-- begin Task inputs --

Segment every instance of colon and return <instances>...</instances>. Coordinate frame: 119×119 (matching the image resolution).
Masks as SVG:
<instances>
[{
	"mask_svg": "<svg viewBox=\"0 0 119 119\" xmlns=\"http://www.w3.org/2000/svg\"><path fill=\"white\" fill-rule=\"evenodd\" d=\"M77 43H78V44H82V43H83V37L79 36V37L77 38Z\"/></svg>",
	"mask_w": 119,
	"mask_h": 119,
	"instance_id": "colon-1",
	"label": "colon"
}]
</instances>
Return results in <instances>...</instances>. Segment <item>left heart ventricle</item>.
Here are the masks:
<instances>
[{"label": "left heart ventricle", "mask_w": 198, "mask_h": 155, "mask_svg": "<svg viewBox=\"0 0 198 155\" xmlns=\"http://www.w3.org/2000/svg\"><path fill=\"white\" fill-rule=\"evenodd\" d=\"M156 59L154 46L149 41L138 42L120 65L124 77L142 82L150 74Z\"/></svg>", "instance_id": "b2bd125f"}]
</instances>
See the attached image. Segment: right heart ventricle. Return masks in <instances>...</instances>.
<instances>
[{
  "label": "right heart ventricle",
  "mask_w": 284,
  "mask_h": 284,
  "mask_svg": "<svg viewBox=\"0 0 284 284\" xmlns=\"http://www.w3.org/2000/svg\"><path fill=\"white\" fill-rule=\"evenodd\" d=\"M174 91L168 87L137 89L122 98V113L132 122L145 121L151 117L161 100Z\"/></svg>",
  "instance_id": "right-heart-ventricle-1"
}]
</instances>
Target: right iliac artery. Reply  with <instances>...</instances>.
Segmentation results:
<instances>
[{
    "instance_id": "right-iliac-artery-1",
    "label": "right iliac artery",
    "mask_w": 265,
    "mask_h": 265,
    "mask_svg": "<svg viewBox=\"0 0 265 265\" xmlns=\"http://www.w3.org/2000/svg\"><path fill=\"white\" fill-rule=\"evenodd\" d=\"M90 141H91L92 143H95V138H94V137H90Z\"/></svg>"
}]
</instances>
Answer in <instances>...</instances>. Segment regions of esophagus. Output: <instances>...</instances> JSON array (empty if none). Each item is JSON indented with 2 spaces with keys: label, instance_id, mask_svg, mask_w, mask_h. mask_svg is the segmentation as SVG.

-- end Task inputs --

**Problem statement**
Begin at the line that has "See the attached" and stop after the last line of the records. Give those lines as a Markdown table with the columns Row and Line, numbering each row and leaving out blank lines.

**Finished exercise**
| Row | Line |
|---|---|
| 1 | See the attached image. Segment: right heart ventricle. Return masks in <instances>...</instances>. |
| 2 | <instances> |
| 3 | [{ |
| 4 |   "label": "right heart ventricle", |
| 5 |   "mask_w": 284, |
| 6 |   "mask_h": 284, |
| 7 |   "mask_svg": "<svg viewBox=\"0 0 284 284\" xmlns=\"http://www.w3.org/2000/svg\"><path fill=\"white\" fill-rule=\"evenodd\" d=\"M174 91L168 87L137 89L122 98V113L132 122L145 121L151 117L161 100Z\"/></svg>", |
| 8 |   "instance_id": "right-heart-ventricle-1" |
| 9 | }] |
| 10 | </instances> |
| 11 | Target: right iliac artery. Reply  with <instances>...</instances>. |
| 12 | Segmentation results: |
| 13 | <instances> |
| 14 | [{ |
| 15 |     "instance_id": "right-iliac-artery-1", |
| 16 |     "label": "right iliac artery", |
| 17 |     "mask_w": 265, |
| 18 |     "mask_h": 265, |
| 19 |     "mask_svg": "<svg viewBox=\"0 0 265 265\" xmlns=\"http://www.w3.org/2000/svg\"><path fill=\"white\" fill-rule=\"evenodd\" d=\"M90 141H91L92 143H95V138H94V137H90Z\"/></svg>" |
| 20 | }] |
| 21 | </instances> |
| 22 | Answer in <instances>...</instances>. Segment regions of esophagus. Output: <instances>...</instances> JSON array (empty if none). Each item is JSON indented with 2 spaces with keys: label, instance_id, mask_svg, mask_w, mask_h. mask_svg is the segmentation as SVG. |